I do not see this behavior with simple attribute changes.

mattyschell commented 1 year ago

Suggestion from ESRI support

I have thought about us attempting to rebuild the spatial indexes of the data if we have not done so already.

https://desktop.arcgis.com/en/arcmap/latest/manage-data/geodatabases/modifying-a-spatial-index.htm

mattyschell commented 1 year ago

From the AddressPoint feature class properties on the child PostgreSQL database in ArcMap 10.7.1's catalog pane I selected layer properties and the index tab. Then "Delete" apply and "Create" apply.

This did not change replication to the child. Adding a point before deleting still results in the deletes not being replicated.

image

mattyschell commented 1 year ago

ESRI support has requested a full database export of the parent Oracle database and child postgres database. The Oracle DBAs in our shop do not allow me to use datapump so this step requires a ticket and, probably, waiting a while.

mattyschell commented 1 year ago

We submitted full database exports to ESRI support on Tuesday Feb 21st.

mattyschell commented 1 year ago

ESRI support reported on Feb 27 that they successfully imported both databases and after stripping the "ArcObject components from both geodatabases" the behavior "is not reproduced."

mattyschell commented 1 year ago

A colleague answered some questions about the cscl class extensions arcobjects code in the source parent geodatabase.

mattyschell commented 1 year ago

ESRI support reports that with the custom arcobjects class extensions the bad behavior reproduces. Without the arcobjects class extensions all ESRI geodatabase and ESRI replication software works as expected. So there is not much more that ESRI support can do.

When considering next steps

mattyschell commented 1 year ago

Let's take stock of the three most obvious workarounds.

  1. Abandon PostgreSQL in Azure

The downstream user of the child replica in this case can also connect to the parent on-premise geodatabase.

Pros:

Cons:

  1. Abandon ESRI replication

Develop a procedure to daisy chain the parent geodatabase to the target PostgreSQL database without ESRI replication. I think the easiest path would be to load a CSCL file geodatabase to a local PostgreSQL and pg_dump the entire thing to Azure.

Pros

Cons

  1. Use FME change detection instead of ESRI replication

I do not know enough about the peculiarities of reading the source to go into details on this. But my understanding is that FME must use some sort of 32-bit desktop reader in order to access the source where the class extensions are installed and geometries are stored as SDELOB.
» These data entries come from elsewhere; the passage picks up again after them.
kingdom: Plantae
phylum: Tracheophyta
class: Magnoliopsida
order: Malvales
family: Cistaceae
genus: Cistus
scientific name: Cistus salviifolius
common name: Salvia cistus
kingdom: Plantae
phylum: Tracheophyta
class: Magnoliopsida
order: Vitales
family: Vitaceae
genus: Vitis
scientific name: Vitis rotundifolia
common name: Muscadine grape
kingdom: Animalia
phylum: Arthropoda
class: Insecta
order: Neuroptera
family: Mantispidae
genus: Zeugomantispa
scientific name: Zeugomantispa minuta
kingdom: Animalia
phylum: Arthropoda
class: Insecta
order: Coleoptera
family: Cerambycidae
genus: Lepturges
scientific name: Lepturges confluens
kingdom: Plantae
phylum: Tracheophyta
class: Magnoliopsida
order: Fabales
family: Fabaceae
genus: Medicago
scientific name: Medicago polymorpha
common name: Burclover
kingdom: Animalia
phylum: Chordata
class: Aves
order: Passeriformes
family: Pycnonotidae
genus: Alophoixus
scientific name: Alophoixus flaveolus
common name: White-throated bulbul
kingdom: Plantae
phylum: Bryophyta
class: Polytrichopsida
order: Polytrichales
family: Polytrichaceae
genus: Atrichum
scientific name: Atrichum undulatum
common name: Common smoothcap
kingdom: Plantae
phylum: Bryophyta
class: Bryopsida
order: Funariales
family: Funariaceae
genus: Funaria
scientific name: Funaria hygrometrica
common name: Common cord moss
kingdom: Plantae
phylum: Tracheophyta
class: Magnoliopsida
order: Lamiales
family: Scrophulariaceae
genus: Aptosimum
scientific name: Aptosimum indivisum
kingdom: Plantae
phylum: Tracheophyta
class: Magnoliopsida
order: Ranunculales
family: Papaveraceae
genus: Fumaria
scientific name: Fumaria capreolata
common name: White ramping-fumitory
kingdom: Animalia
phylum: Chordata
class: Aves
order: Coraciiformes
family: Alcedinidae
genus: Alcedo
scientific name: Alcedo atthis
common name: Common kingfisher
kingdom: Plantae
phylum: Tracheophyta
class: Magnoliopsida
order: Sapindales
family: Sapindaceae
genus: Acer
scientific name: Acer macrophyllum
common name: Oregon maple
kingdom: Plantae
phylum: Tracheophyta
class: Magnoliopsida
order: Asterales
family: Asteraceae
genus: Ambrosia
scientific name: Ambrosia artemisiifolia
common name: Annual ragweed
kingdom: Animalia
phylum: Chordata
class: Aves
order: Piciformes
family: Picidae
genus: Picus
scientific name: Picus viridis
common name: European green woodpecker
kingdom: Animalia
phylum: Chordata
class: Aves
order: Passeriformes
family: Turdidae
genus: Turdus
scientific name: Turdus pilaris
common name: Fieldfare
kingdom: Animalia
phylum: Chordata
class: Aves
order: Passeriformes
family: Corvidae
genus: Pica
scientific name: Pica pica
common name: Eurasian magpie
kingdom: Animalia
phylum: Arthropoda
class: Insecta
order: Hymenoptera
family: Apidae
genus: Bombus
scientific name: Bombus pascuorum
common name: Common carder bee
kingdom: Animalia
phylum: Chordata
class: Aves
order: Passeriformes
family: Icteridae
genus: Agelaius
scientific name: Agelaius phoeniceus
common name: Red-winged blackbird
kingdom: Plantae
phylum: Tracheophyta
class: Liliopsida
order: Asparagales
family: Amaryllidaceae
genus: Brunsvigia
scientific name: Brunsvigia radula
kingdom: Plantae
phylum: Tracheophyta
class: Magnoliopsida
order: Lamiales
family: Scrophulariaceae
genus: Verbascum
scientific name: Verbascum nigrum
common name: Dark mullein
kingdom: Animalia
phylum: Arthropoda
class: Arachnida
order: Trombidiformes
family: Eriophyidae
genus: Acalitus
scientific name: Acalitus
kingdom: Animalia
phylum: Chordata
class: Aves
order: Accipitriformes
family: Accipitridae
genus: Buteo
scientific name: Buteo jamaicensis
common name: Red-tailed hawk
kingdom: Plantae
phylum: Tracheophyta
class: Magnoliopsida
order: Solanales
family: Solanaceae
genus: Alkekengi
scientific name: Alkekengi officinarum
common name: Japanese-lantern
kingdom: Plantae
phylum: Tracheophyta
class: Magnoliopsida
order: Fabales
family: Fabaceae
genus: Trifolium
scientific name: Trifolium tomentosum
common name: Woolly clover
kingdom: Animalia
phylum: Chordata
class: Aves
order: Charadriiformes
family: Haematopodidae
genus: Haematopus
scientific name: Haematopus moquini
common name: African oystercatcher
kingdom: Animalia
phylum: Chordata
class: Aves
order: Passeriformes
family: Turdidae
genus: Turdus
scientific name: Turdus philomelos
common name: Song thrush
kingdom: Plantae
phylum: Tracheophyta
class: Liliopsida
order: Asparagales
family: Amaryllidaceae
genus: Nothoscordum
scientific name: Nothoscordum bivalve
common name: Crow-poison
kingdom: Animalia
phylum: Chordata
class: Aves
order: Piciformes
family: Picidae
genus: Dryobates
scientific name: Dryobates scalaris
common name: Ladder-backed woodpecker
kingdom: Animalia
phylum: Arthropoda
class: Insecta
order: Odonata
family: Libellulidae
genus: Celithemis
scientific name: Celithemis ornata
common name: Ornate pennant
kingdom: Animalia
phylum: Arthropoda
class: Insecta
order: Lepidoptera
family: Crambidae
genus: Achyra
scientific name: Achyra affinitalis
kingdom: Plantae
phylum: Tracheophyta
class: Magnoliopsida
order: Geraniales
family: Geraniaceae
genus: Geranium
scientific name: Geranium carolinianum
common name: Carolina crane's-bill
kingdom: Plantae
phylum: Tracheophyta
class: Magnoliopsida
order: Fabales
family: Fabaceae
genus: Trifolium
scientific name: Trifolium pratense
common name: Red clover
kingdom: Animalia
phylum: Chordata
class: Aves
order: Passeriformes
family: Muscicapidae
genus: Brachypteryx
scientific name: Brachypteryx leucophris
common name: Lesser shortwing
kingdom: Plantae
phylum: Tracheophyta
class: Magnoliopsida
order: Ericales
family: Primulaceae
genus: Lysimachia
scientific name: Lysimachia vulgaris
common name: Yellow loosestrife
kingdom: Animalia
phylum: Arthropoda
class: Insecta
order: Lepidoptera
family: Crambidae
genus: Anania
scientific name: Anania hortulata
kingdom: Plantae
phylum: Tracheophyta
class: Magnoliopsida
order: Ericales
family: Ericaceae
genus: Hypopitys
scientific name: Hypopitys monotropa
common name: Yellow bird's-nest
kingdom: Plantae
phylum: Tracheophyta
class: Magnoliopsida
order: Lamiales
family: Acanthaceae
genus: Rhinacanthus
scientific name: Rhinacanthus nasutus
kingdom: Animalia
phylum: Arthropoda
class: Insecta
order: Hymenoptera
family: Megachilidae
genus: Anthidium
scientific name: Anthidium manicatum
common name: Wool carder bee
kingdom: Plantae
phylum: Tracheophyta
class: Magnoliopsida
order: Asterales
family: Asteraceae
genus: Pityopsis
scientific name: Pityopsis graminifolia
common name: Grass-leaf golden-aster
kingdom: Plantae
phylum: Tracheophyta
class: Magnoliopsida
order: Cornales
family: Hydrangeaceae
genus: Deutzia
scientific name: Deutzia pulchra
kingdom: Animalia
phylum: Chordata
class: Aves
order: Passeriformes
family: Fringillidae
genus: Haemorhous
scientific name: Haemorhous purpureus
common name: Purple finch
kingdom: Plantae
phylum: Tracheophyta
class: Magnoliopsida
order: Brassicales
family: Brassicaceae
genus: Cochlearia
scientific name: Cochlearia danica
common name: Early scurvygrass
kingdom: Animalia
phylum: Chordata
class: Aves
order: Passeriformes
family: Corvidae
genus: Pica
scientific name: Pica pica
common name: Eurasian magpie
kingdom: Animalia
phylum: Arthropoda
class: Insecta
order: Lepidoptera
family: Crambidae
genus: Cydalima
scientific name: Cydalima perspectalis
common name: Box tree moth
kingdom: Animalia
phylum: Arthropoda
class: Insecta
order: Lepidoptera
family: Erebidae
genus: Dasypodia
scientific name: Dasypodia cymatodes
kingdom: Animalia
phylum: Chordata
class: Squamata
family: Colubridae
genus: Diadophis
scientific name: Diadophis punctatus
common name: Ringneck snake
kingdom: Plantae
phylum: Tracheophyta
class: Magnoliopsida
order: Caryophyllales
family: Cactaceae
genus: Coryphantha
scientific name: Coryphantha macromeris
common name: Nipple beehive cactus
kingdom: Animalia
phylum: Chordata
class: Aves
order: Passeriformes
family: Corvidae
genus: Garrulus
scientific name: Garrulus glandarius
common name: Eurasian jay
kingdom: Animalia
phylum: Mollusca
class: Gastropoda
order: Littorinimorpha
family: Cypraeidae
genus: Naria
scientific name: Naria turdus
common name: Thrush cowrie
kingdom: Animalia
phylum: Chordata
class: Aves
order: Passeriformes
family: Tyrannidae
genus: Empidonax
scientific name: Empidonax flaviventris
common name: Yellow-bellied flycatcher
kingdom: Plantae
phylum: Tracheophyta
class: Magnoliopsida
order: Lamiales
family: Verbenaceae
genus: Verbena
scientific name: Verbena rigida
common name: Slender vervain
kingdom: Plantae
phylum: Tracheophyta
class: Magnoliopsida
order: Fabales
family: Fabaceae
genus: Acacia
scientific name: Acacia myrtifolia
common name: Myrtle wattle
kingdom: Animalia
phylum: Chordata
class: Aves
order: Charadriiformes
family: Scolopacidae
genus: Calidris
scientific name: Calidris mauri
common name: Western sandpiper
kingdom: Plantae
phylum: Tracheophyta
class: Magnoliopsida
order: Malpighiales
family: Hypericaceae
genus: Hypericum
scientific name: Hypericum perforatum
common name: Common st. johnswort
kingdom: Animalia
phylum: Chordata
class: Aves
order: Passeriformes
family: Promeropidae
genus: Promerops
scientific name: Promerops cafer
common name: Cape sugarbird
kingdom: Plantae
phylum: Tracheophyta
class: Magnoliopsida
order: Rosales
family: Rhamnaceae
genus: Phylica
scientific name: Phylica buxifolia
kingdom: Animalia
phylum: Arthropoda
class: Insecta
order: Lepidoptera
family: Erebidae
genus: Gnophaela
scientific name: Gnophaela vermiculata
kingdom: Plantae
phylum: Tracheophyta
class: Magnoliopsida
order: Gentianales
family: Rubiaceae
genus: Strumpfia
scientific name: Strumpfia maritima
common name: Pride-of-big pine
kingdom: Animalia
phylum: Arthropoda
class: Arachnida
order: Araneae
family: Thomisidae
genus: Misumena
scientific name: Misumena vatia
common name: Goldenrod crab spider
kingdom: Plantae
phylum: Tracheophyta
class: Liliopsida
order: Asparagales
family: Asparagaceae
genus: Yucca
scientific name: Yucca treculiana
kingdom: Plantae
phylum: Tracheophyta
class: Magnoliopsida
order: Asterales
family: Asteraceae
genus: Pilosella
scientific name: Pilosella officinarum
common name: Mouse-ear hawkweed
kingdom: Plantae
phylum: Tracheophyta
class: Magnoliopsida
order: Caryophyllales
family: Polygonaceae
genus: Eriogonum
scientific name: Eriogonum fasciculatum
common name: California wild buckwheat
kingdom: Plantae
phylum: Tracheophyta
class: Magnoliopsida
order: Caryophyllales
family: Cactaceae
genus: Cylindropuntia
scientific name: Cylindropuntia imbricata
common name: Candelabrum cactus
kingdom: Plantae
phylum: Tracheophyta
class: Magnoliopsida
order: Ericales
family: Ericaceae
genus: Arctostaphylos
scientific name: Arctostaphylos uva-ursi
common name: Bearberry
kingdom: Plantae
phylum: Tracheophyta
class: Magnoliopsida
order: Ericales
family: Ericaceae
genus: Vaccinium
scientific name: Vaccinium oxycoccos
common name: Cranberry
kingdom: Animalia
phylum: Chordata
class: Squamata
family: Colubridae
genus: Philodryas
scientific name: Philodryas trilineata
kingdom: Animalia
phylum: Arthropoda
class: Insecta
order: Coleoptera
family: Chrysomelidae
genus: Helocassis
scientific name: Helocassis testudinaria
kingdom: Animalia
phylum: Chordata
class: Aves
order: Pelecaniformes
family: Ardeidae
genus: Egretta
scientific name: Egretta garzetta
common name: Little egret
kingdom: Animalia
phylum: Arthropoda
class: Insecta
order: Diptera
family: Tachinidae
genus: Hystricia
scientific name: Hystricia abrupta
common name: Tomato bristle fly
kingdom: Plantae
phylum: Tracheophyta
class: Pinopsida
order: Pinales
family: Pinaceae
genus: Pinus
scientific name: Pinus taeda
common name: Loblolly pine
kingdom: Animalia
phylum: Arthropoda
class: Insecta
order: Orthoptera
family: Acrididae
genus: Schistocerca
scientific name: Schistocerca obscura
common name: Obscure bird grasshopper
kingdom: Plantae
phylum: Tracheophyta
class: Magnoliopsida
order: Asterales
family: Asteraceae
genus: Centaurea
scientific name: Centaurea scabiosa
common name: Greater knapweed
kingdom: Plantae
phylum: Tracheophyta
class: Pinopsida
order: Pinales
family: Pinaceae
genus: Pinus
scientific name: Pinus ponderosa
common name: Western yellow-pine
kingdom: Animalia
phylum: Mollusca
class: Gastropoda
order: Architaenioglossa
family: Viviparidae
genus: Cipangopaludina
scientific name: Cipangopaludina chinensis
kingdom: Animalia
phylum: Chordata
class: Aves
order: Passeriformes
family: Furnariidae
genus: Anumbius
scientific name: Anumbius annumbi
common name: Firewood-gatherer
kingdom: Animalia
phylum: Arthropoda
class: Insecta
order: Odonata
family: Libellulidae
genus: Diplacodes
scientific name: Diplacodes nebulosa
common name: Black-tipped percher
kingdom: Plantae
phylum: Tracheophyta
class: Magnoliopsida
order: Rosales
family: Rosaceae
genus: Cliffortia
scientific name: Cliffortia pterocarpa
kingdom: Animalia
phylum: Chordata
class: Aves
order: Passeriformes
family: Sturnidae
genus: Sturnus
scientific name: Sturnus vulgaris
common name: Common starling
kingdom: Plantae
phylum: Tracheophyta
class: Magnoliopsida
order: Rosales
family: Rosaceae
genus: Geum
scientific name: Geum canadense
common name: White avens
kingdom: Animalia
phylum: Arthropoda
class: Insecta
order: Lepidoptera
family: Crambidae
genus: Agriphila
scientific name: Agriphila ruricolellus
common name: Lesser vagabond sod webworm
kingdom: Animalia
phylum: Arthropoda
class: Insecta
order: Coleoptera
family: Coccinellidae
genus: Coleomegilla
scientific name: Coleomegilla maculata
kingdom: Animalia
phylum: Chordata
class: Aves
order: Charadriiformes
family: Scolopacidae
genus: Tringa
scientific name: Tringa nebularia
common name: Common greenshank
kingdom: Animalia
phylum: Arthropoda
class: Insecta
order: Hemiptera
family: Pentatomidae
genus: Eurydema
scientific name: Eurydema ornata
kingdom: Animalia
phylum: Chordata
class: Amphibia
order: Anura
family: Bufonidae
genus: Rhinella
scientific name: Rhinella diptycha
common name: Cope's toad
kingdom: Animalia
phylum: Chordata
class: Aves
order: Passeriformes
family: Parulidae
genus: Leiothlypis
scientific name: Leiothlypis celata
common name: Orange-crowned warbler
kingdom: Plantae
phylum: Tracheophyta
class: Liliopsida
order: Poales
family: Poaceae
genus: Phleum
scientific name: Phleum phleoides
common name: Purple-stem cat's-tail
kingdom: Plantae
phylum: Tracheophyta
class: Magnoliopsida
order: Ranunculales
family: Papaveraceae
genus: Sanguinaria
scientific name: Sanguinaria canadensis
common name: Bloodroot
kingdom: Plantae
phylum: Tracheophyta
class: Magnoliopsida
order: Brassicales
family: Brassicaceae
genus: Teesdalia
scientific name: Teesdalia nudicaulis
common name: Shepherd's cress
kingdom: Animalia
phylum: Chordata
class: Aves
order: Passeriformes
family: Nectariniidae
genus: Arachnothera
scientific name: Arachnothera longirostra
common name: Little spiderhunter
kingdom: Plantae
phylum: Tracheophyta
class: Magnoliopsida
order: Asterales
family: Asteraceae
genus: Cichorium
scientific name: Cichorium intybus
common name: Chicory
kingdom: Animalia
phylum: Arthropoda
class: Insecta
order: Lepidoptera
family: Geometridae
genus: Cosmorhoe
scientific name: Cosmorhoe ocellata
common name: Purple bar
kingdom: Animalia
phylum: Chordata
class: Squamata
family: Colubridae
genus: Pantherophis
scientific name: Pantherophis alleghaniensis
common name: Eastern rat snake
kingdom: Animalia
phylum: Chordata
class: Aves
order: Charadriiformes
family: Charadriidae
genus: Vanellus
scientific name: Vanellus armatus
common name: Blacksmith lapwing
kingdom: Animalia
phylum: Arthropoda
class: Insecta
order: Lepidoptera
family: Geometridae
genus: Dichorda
mrahman-doitt commented 1 year ago
  1. Option to "connect to the parent on-premise geodatabase" may not be idea/work as this DB has 32-bit Class Extensions and copying data to a FGDB also copy the Class Extensions.
  2. May work but in addition to what you mentioned as Cons, only likes of Matt Schell has skills to manage this.
  3. no one in OTI team is competence enough to pull this off now.
  4. May I offer option 4? Switch to SQL Server!
mattyschell commented 1 year ago

Revised options, at a glance in slightly different order:

  1. Consumer connects directly to the on-premise live enterprise database.

This option is almost impossible to implement with the compatible technology available to us.

  1. FME change detection replacing ESRI replication.

Similar to 1 this option is almost impossible to implement with the available technology and skillsets.

  1. Daisy chain with minimal ESRI: from live database to scratch postgis database to dump file loaded to Azure

This option is possible but fairly risky in terms of both implementation time and maintenance.

  1. Daisy chain with maximum ESRI: Replicate to a file geodatabase without class extensions and replicate from the file geodatabase to PostgreSQL in Azure.

This one looks to be in the sweet spot with fairly low effort ultimately getting us to the same result, though we should note that we have not tested it.

  1. Plunk a stupid simple file geodatabase somewhere in Azure

This one is stupid simple but not very enterprisey.

  1. Switch to SQLServer in Azure

This one is technically possible but requires coordination with several teams and is therefore risky from an implementation perspective.

mattyschell commented 1 year ago

replication-replacement-pics.pdf

mattyschell commented 1 year ago

We agreed with ESRI to close the case on March 7th 2023.